A week ago we highlight the "last bubble standing" was finally bursting, and as China's corporate bond bubble deflates rapidly, it appears investors are catching on to the contagion possibilities this may involve as one analyst warns "the cost has built up in the form of corporate credit risks and bank risks for the whole economy." As Bloomberg reports, local issuers have canceled 61.9 billion yuan ($9.6 billion) of bond sales in April alone, and Standard & Poor’s is cutting its assessment of Chinese firms at a pace unseen since 2003. Simply put, the unprecedented boom in China’s $3 trillion corporate bond market is starting to unravel.

As Bloomberg notes, China’s leaders face a difficult balancing act.

On one hand, allowing troubled companies to default forces money managers to pay more attention to credit risk and accelerates government efforts to curb overcapacity.

 

The danger, though, is that investor panic leads to tighter credit conditions, dealing a blow to President Xi Jinping’s plan to keep the economy growing by at least 6.5 percent over the next five years.

However, as we pointed out previously, economic figures for March reveal a growing dependence on debt. China’s aggregate financing -- a broad measure of credit that includes corporate bonds - grew by over $1 trillion in Q1...

 

And yet even that wasn’t enough to save the seven Chinese companies that reneged on bond obligations this year. Three of those were part-owned by China’s government, seen not long ago as a provider of implicit guarantees for bondholders.

The reaction has been swift in China’s 18.8 trillion yuan corporate bond market (a figure that excludes certificates of deposit).
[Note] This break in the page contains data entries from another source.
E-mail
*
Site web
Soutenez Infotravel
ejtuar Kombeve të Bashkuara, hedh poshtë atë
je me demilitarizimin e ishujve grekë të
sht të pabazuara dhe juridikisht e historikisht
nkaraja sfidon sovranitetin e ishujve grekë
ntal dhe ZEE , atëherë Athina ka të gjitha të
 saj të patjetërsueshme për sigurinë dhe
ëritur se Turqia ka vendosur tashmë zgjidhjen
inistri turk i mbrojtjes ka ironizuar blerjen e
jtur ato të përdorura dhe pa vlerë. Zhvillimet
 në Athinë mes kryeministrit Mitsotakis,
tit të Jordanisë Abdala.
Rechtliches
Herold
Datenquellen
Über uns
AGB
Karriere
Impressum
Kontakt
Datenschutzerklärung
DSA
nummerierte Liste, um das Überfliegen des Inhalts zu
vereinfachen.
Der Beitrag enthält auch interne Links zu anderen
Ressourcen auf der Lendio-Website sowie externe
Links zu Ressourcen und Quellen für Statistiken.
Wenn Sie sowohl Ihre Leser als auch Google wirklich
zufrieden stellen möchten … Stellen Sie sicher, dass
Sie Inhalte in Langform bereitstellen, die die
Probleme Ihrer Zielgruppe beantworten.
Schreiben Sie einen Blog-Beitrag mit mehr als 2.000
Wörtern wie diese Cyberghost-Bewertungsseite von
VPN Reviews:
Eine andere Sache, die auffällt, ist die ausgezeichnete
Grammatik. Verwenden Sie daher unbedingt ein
The extra yield investors demand to hold seven-year onshore corporate bonds with top ratings over similar-maturity government notes has jumped by 28 basis points from an almost nine-year low in January, to 91 basis points as of Monday. 

 

At least 64 Chinese firms have postponed or scrapped planned note sales this month, six times more than the same period a year earlier.
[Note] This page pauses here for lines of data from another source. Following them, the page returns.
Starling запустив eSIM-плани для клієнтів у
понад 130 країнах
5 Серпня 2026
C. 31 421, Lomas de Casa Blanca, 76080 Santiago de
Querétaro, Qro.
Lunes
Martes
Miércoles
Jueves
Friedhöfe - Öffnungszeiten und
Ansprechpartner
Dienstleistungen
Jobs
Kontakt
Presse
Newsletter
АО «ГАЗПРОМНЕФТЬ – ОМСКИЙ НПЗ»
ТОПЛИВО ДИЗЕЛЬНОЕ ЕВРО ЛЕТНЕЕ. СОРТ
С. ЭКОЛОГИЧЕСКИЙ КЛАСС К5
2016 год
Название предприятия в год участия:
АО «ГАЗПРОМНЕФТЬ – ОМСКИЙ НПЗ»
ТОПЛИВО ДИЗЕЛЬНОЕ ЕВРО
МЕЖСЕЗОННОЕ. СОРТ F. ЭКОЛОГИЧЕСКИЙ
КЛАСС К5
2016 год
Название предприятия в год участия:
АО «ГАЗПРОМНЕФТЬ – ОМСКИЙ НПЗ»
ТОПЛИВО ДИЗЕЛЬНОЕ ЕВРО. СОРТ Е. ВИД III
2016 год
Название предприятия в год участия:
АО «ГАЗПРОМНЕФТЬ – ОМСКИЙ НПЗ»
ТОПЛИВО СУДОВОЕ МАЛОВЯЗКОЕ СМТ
 “As more and more issuers default, lenders and investors will reassess their portfolio and lending, and that will cause yields to rise,” said Christopher Lee, chief ratings officer for Greater China at Standard & Poor’s in Hong Kong. “If the onshore market has any dislocation, that will have a spillover effect in the offshore market.”

 

Rising defaults are actually healthy for China’s bond market, said Xia Le, the chief economist for Asia at Banco Bilbao Vizcaya Argentaria SA in Hong Kong.

 

“It shows the government is taking away the implicit guarantee,” Xia said. “Now risk awareness is rising, so we will see which issuers are swimming naked.”

While bond yields in China are still well below historical averages, a sustained increase in borrowing costs could threaten an economy that’s more reliant on cheap credit than ever before. The numbers suggest more pain ahead:

Listed firms’ ability to service their debt has dropped to the lowest since at least 1992, while analysts are cutting profit forecasts for Shanghai Composite Index companies by the most since the global financial crisis.
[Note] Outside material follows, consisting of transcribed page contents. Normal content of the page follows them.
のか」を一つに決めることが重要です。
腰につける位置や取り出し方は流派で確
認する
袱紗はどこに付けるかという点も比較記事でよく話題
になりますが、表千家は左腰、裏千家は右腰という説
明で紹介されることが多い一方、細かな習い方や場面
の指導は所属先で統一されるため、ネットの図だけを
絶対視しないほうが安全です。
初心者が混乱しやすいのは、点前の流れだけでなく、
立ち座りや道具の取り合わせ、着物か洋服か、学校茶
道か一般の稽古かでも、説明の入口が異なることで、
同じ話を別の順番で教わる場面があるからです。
As Qiu Xinhong, a Shenzhen-based money manager at First State Cinda Fund Management Co. said...

“The spreading of credit risks is only at its early stage in China."

We leave it to Xia Le to conclude,

"The equity rout merely reflects worries about China’s economy, while a bond market crash would mean the worries have become a reality as corporate debts go unpaid," said Xia Le, the chief economist for Asia at Banco Bilbao. "A Chinese credit collapse would also likely spark a more significant selloff in emerging-market assets."

 

"Global investors are looking for signs of a collapse in China, which itself could increase the chances of a crash... This game can’t go on forever."